WRITTEN TASK 1: Could you extract the lines of the stored records listing below exactly as they stand, leaving out the pictures?

End-to-end business processes can be automated using intelligent automation solutions in over 70 percent of cases, compared to roughly 50 percent with RPA alone. The difference is the combination of technologies applied to the right parts of the process, and process mining is the analysis that reveals which parts need which technology.

The emerging frontier is agentic process mining, which combines traditional process mining with autonomous AI that continuously monitors processes, detects deviations in real time, and suggests or triggers improvements. This represents the convergence of the discovery layer with the execution layer: process mining that does not just analyze processes once but continuously watches them and acts. While the agentic capabilities are still maturing, the direction is clear. Process mining is moving from a one-time analysis to a continuous intelligence layer that monitors and improves processes on an ongoing basis.

The QA and Testing discipline connects to process mining through conformance monitoring. The same conformance checking that reveals where a process deviates from its intended flow can serve as ongoing validation that automated processes continue to run correctly after deployment, catching the drift that occurs when applications change or new variants emerge.


How Process Mining Fits an Automation Program

For organizations building or scaling an automation program, process mining belongs at two specific points: at the start of the program and continuously throughout it.

At the start, process mining produces the automation candidate pipeline. Rather than automating the processes that seem like good candidates based on intuition, the program automates the processes that process mining identifies as high-volume, stable, rule-based, and high-value. This evidence-based candidate selection is what directs automation effort to the processes that deliver ROI rather than the processes that seemed promising but lacked the characteristics that make automation pay back.

Continuously, process mining monitors the automated processes and the broader process landscape. It confirms that automated processes are running as intended, detects when they drift, and identifies new automation opportunities as the business evolves. This continuous role is what keeps an automation program aligned with the business rather than becoming a static collection of bots built for processes that have since changed.

The connection to the broader automation governance is direct. A center of excellence that governs an automation program needs the process intelligence that mining provides to make good prioritization decisions, to maintain the automated process portfolio, and to identify the next automation opportunities. Process mining is the data foundation that makes the center of excellence's decisions evidence-based rather than intuition-based.

P99Soft's Process Mining practice integrates with the full RPA and intelligent automation engagement, providing the discovery layer at the start of the program and the continuous monitoring throughout. The goal is an automation program built on evidence about how processes actually run, which is the foundation that the 40 percent value increase and 60 percent risk reduction are built on.


FAQ

What is process mining in simple terms?

Process mining is a technique that uses the event log data your business systems already generate to discover how your processes actually run, rather than how they are documented or how people believe they run. Every time a transaction moves through a system, the system records it with a timestamp. Process mining reads all those records and reconstructs the real sequence of steps that transactions followed, including all the variations, bottlenecks, and rework loops that documentation misses. It replaces assumptions about how a process works with evidence extracted from what actually happened, which is essential for deciding what to automate and how.

Why is process mining important for RPA and automation?

Process mining is important for RPA because it reveals which processes are worth automating, which are stable enough to automate, and which should be fixed before automation. By using process mining during RPA implementation, businesses can increase business value by 40 percent, reduce implementation time by 50 percent, and reduce project risk by 60 percent. It is estimated that half of RPA projects fail to meet their ROI, and the most common reason is the absence of the process understanding that mining provides. Process mining prevents the most common automation failure, which is automating a broken process or automating the wrong process based on assumptions rather than evidence.

Stored records
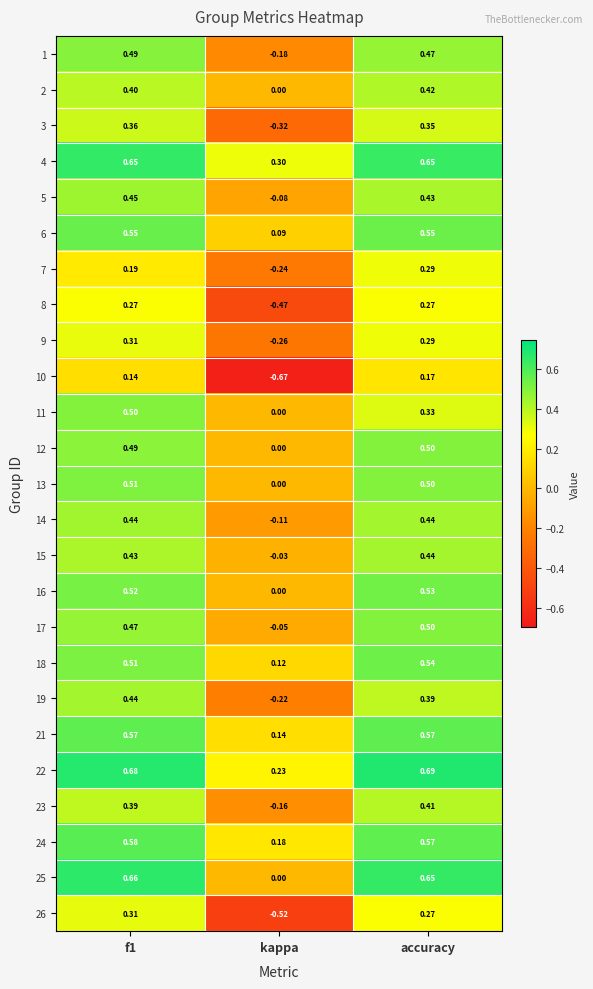

Is the value of 12 at f1 greater than the value of 4 at f1?

No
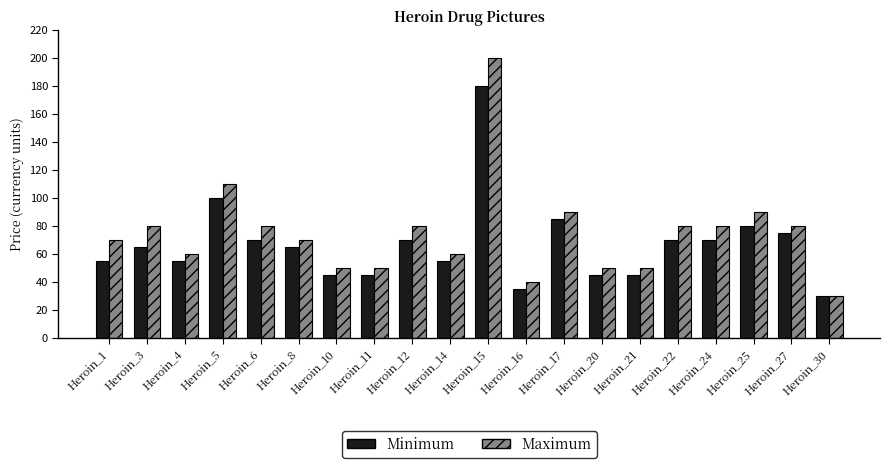

Reading right to left, what are all the values shown in this chart?

Minimum: 30	75	80	70	70	45	45	85	35	180	55	70	45	45	65	70	100	55	65	55
Maximum: 30	80	90	80	80	50	50	90	40	200	60	80	50	50	70	80	110	60	80	70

WRITTEN TASK 2: Would you copy the process mining text above, word for word, from "The QA and Testing" to "new variants emerge."?

ANSWER AREA 1:
Is the value of 12 at f1 greater than the value of 4 at f1?

No

Reading right to left, what are all the values shown in this chart?

Minimum: 30	75	80	70	70	45	45	85	35	180	55	70	45	45	65	70	100	55	65	55
Maximum: 30	80	90	80	80	50	50	90	40	200	60	80	50	50	70	80	110	60	80	70

ANSWER AREA 2:
The QA and Testing discipline connects to process mining through conformance monitoring. The same conformance checking that reveals where a process deviates from its intended flow can serve as ongoing validation that automated processes continue to run correctly after deployment, catching the drift that occurs when applications change or new variants emerge.